The South African government has issued a stern warning to those inciting violence and disregard of the law with inflammatory messages on social media.

This warning was on Tuesday relayed by Ministers in the Justice, Crime Prevention, and Security (JCPS) cluster during a media briefing amid a flurry of public violence flare-ups in KwaZulu-Natal and Gauteng.

Chaotic scenes have been playing out in parts of KwaZulu-Natal and Gauteng, leaving many businesses gutted and looted by protesters, who are reportedly calling for the release of former President Jacob Zuma from jail.
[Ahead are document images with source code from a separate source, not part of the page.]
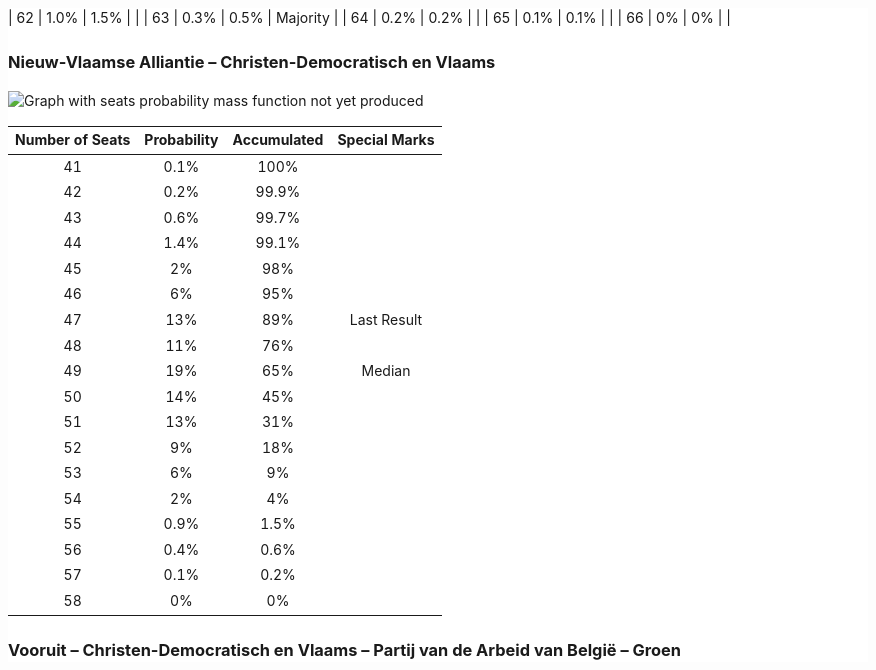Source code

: | 62 | 1.0% | 1.5% |  |
| 63 | 0.3% | 0.5% | Majority |
| 64 | 0.2% | 0.2% |  |
| 65 | 0.1% | 0.1% |  |
| 66 | 0% | 0% |  |

### Nieuw-Vlaamse Alliantie – Christen-Democratisch en Vlaams

![Graph with seats probability mass function not yet produced](2024-09-17-Ipsos-coalitions-seats-pmf-n-va–cdv.png "Seats Probability Mass Function")

| Number of Seats | Probability | Accumulated | Special Marks |
|:---------------:|:-----------:|:-----------:|:-------------:|
| 41 | 0.1% | 100% |  |
| 42 | 0.2% | 99.9% |  |
| 43 | 0.6% | 99.7% |  |
| 44 | 1.4% | 99.1% |  |
| 45 | 2% | 98% |  |
| 46 | 6% | 95% |  |
| 47 | 13% | 89% | Last Result |
| 48 | 11% | 76% |  |
| 49 | 19% | 65% | Median |
| 50 | 14% | 45% |  |
| 51 | 13% | 31% |  |
| 52 | 9% | 18% |  |
| 53 | 6% | 9% |  |
| 54 | 2% | 4% |  |
| 55 | 0.9% | 1.5% |  |
| 56 | 0.4% | 0.6% |  |
| 57 | 0.1% | 0.2% |  |
| 58 | 0% | 0% |  |

### Vooruit – Christen-Democratisch en Vlaams – Partij van de Arbeid van België – Groen
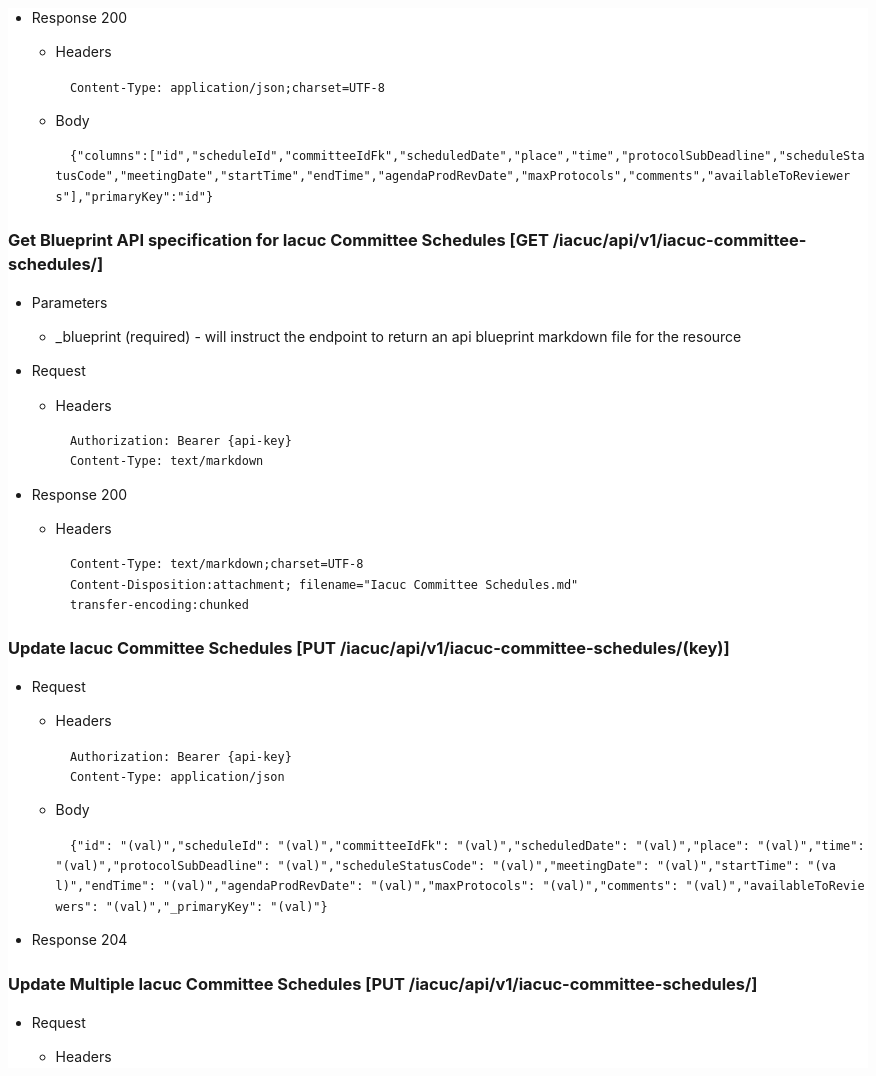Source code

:+ Response 200
    + Headers

            Content-Type: application/json;charset=UTF-8

    + Body
    
            {"columns":["id","scheduleId","committeeIdFk","scheduledDate","place","time","protocolSubDeadline","scheduleStatusCode","meetingDate","startTime","endTime","agendaProdRevDate","maxProtocols","comments","availableToReviewers"],"primaryKey":"id"}
		
### Get Blueprint API specification for Iacuc Committee Schedules [GET /iacuc/api/v1/iacuc-committee-schedules/]
	 
+ Parameters

     + _blueprint (required) - will instruct the endpoint to return an api blueprint markdown file for the resource
                 
+ Request

    + Headers

            Authorization: Bearer {api-key}
            Content-Type: text/markdown

+ Response 200
    + Headers

            Content-Type: text/markdown;charset=UTF-8
            Content-Disposition:attachment; filename="Iacuc Committee Schedules.md"
            transfer-encoding:chunked
### Update Iacuc Committee Schedules [PUT /iacuc/api/v1/iacuc-committee-schedules/(key)]

+ Request

    + Headers

            Authorization: Bearer {api-key}   
            Content-Type: application/json

    + Body
    
            {"id": "(val)","scheduleId": "(val)","committeeIdFk": "(val)","scheduledDate": "(val)","place": "(val)","time": "(val)","protocolSubDeadline": "(val)","scheduleStatusCode": "(val)","meetingDate": "(val)","startTime": "(val)","endTime": "(val)","agendaProdRevDate": "(val)","maxProtocols": "(val)","comments": "(val)","availableToReviewers": "(val)","_primaryKey": "(val)"}
			
+ Response 204

### Update Multiple Iacuc Committee Schedules [PUT /iacuc/api/v1/iacuc-committee-schedules/]

+ Request

    + Headers
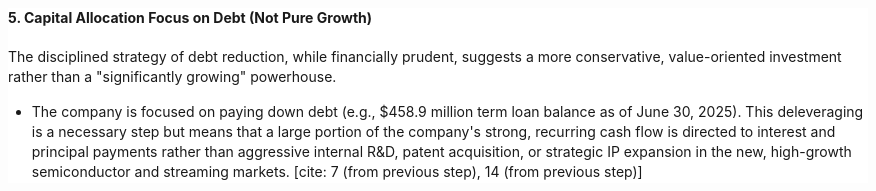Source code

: #### 5. Capital Allocation Focus on Debt (Not Pure Growth)

The disciplined strategy of debt reduction, while financially prudent, suggests a more conservative, value-oriented investment rather than a "significantly growing" powerhouse.

*   The company is focused on paying down debt (e.g., $458.9 million term loan balance as of June 30, 2025). This deleveraging is a necessary step but means that a large portion of the company's strong, recurring cash flow is directed to interest and principal payments rather than aggressive internal R&D, patent acquisition, or strategic IP expansion in the new, high-growth semiconductor and streaming markets. [cite: 7 (from previous step), 14 (from previous step)]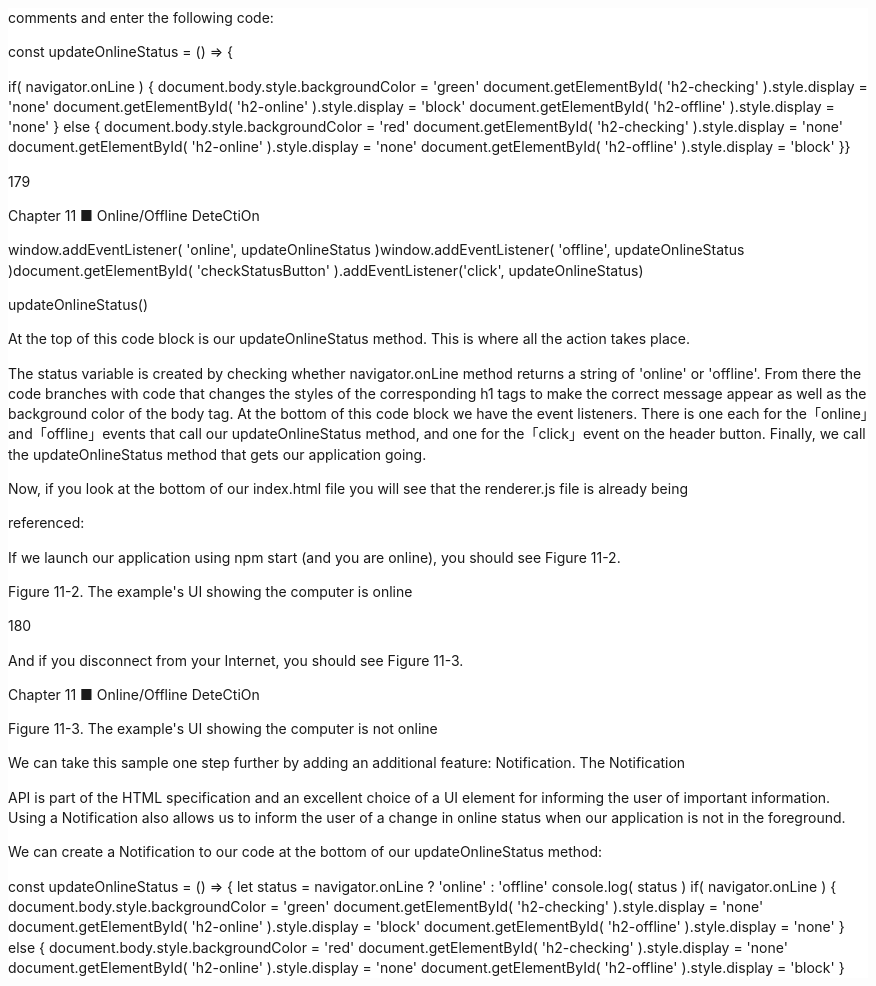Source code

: comments and enter the following code:

const updateOnlineStatus = () => {

if( navigator.onLine ) {  document.body.style.backgroundColor = 'green'  document.getElementById( 'h2-checking' ).style.display = 'none'  document.getElementById( 'h2-online' ).style.display = 'block'  document.getElementById( 'h2-offline' ).style.display = 'none' } else {  document.body.style.backgroundColor = 'red'  document.getElementById( 'h2-checking' ).style.display = 'none'  document.getElementById( 'h2-online' ).style.display = 'none'  document.getElementById( 'h2-offline' ).style.display = 'block' }}

179

Chapter 11 ■ Online/Offline DeteCtiOn

window.addEventListener( 'online', updateOnlineStatus )window.addEventListener( 'offline', updateOnlineStatus )document.getElementById( 'checkStatusButton' ).addEventListener('click', updateOnlineStatus)

updateOnlineStatus()

At the top of this code block is our updateOnlineStatus method. This is where all the action takes place.

The status variable is created by checking whether navigator.onLine method returns a string of 'online' or 'offline'. From there the code branches with code that changes the styles of the corresponding h1 tags to make the correct message appear as well as the background color of the body tag. At the bottom of this code block we have the event listeners. There is one each for the「online」and「offline」events that call our updateOnlineStatus method, and one for the「click」event on the header button. Finally, we call the updateOnlineStatus method that gets our application going.

Now, if you look at the bottom of our index.html file you will see that the renderer.js file is already being

referenced:

<script> // You can also require other files to run in this process require('./renderer.js')</script>

If we launch our application using npm start (and you are online), you should see Figure 11-2.

Figure 11-2. The example's UI showing the computer is online

180

And if you disconnect from your Internet, you should see Figure 11-3.

Chapter 11 ■ Online/Offline DeteCtiOn

Figure 11-3. The example's UI showing the computer is not online

We can take this sample one step further by adding an additional feature: Notification. The Notification

API is part of the HTML specification and an excellent choice of a UI element for informing the user of important information. Using a Notification also allows us to inform the user of a change in online status when our application is not in the foreground.

We can create a Notification to our code at the bottom of our updateOnlineStatus method:

const updateOnlineStatus = () => { let status = navigator.onLine ? 'online' : 'offline' console.log( status ) if( navigator.onLine ) {  document.body.style.backgroundColor = 'green'  document.getElementById( 'h2-checking' ).style.display = 'none'  document.getElementById( 'h2-online' ).style.display = 'block'  document.getElementById( 'h2-offline' ).style.display = 'none' } else {  document.body.style.backgroundColor = 'red'  document.getElementById( 'h2-checking' ).style.display = 'none'  document.getElementById( 'h2-online' ).style.display = 'none'  document.getElementById( 'h2-offline' ).style.display = 'block' }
The Cybersecurity Act states that any person who “unlawfully makes available, broadcasts or distributes, by means of a computer system, a data message to a specific person, group of persons or the general public with the intention to incite violence, or call people to be involved in the destruction of any property belonging to people, is guilty of an offence”.

In a statement, the Ministers said those who engage in such acts will be liable for a criminal offence and could receive a fine or be sentenced to imprisonment for a period not exceeding three years.

“As the cluster, we are monitoring all social media platforms and we are tracking those who are sharing false information and calling for civil disobedience,” they said in the statement read by Police Minister Bheki Cele.

Meanwhile, Cele said they are engaging different platforms to track and trace the origins of “inflammatory” posts and messages inciting violence. Cele requested that these be taken down immediately.

“While the intervention of some communities to actively stop the mass lootings has been commended, we encourage communities not to take the law into their own hands and continue to work with the police,” he said.

The Minister said the involvement of other stakeholders was also critical in the fight against lawlessness.

In this regard, the cluster had already engaged the leadership of private security companies to increase working relations with the police.

“As Ministers in the cluster, we have the responsibility to assert the authority of the State and to safeguard our territorial integrity and sovereignty of the Republic,” the Ministers said.

They reiterated President Cyril Ramaphosa’s message on Monday night in which he said: “We are building up, not shutting down. We will not be deterred, as South Africans, from the task ahead.”

The Ministers said if the acts of violence continued unabated, the country ran the risk of running out of basic food, a development that would be disastrous for the country.